I am writing a QGIS plugin. During early development, I wrote and tested the Qt GUI application independently of QGIS. I made use of absolute imports, and everything worked fine.
Then, I had to adapt everything to the quirks of QGIS. I can't explain why and haven't been able to find any supporting documentation, but nonetheless: apparently, QGIS needs or strongly prefers relative imports. The majority of other plugins I've looked at (completely anecdotal of course) have all used a flat plugin directory and relative imports.
My team decided to keep the hierarchical structure. The plugin now works in QGIS, with the same hierarchical structure, using relative imports.
My goal: I would like to still be able to run the GUI independently of QGIS, as it does not (yet) depend on any aspects of QGIS. With the relative imports, this is completely broken.
My project directory has the following hierarchy:
.
├── app
│ └── main.py
├── __init__.py
├── justfile
├── metadata.txt
├── plugin.py
├── README.md
├── resources
│ ├── name_resolver.py
│ └── response_codes.py
├── processing
│ ├── B_processor.py
│ ├── A_processor.py
│ ├── processor_core.py
│ ├── processor_interface.py
│ ├── processor_query_ui.py
│ └── processor_query_ui.ui
└── tests
├── __init__.py
├── test_A_processor.py
└── test_processor_core.py
The app
directory and its main.py
module are where I'm trying to run the GUI independently of QGIS. The GUI is in processing/processor_query_ui.py
.
app/main.py
is as follows:
if __name__ == "__main__":
import sys
from PyQt5 import QtWidgets
from processing.processor_query_ui import UI_DataFinderUI
app = QtWidgets.QApplication(sys.argv)
ui = UI_DataFinderUI()
ui.show()
sys.exit(app.exec_())
When running main from the top level, all imports within main.py work:
$ python app/main.py
What does NOT work are the subsequent imports:
Traceback (most recent call last):
File "/path/to/app/main.py", line 4, in <module>
from processing.processor_query_ui import UI_DataFinderUI
File "/path/to/processing/processor_query_ui.py", line 2, in <module>
from .A_processor import Aprocessor
File "/path/to/processing/A_processor.py", line 5, in <module>
from ..resources.response_codes import RESPONSE_CODES
ImportError: attempted relative import beyond top-level package
This shows that all imports in main.py
are working correctly. But when processor_query_ui
tries to do its imports, those ones fail.
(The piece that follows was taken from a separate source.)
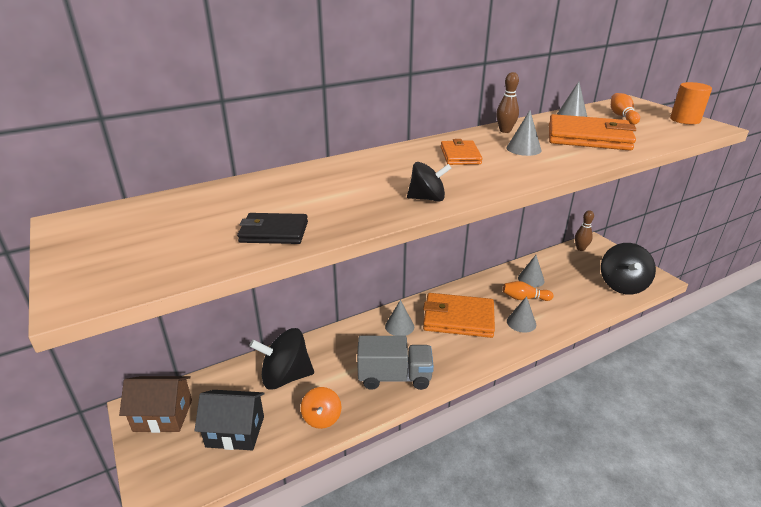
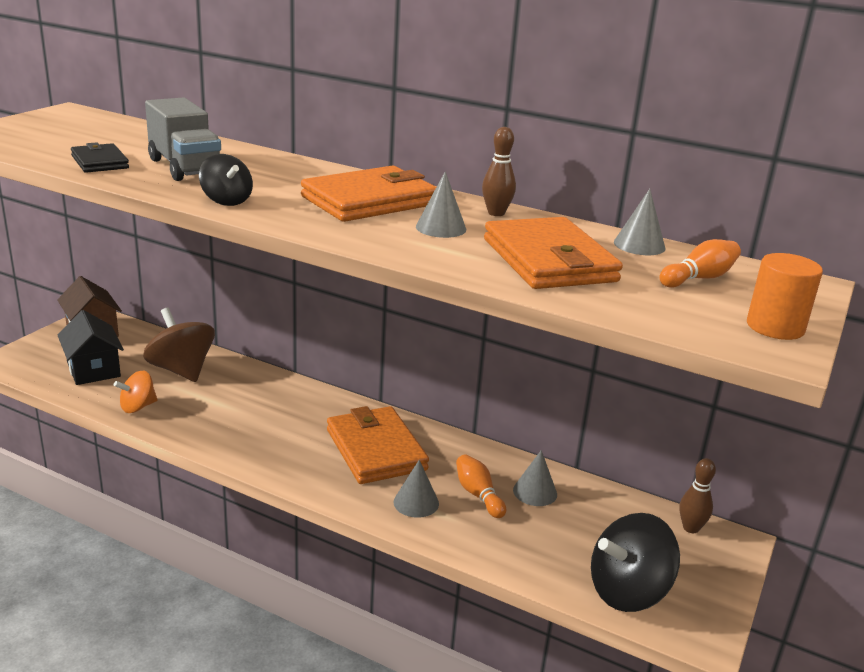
camera: 55 degrees right, 5 degrees down
black spinning top [249,328,314,390] -> brown spinning top [143,308,215,382]
grey truck [357,336,434,390] -> grey truck moved to [145,97,221,181]
grey cone [385,300,414,336] -> none
orange wallet [441,139,483,165] -> orange wallet [301,166,436,222], size x1.80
I have tried adding __init__.py
files to all first level directories as well (e.g. {app,resources,processing}/__init__.py
) to no vail. Running python -m app/main{.py}
doesn't work, though I didn't really expect it to.
For pytest
to work, the tests
directory must have an init.py file; then, pytest works as either pytest
or python -m pytest
.
My goal is to be able to run the GUI in processing/processor_query_ui.py
as a standalone app, by writing some kind of adaptor such that I do not have to change the current directory structure or relative imports (which, as above, make QGIS happy).
Any advice is greatly appreciated.
What does your python path look like? For those relative imports to work, you need the directory containing your repository directory (not just the repository directory itself) to be on the python path. The reason the relative imports work when you run the code as a QGIS plugin is that the directory containing your repo —- i.e., the QGIS plugin directory —- is already on the python path in the QGIS python environment.
To avoid that issue, I would suggest restructuring your repo as follows, with all of the plugin code in a subdirectory off of the top-level directory (I’d suggest a more descriptive name than ‘plugin’, but I don’t know what your plugin is called).
.
├── app
│ └── main.py
├── justfile
├── README.md
├── plugin
│ ├── __init__.py
│ ├── plugin.py
│ ├── metadata.txt
│ ├── resources
│ │ ├── name_resolver.py
│ │ └── response_codes.py
│ └── processing
│ ├── B_processor.py
│ ├── A_processor.py
│ ├── processor_core.py
│ ├── processor_interface.py
│ ├── processor_query_ui.py
│ └── processor_query_ui.ui
└── tests
├── __init__.py
├── test_A_processor.py
└── test_processor_core.py
This has a couple of advantages:
First, it lets you distribute just the plugin
subdirectory as your plugin. Your plugin users don’t need your unit tests or the app
directory or the README.
Second, if you now add your top level repository directory to the python path (which I assume it already is or your absolute imports wouldn’t work), you should be able to do the absolute imports from outside the plugin folder (you’ll have to change those to import plugin.processing
and plugin.resources
and their contents instead of just processing
etc), and you should then be able to do relative imports within plugin
directory.
Your tests will also need to use absolute imports if they don’t already.
This structure has worked for me for QGIS plugins with multiple levels of submodules/subfolders.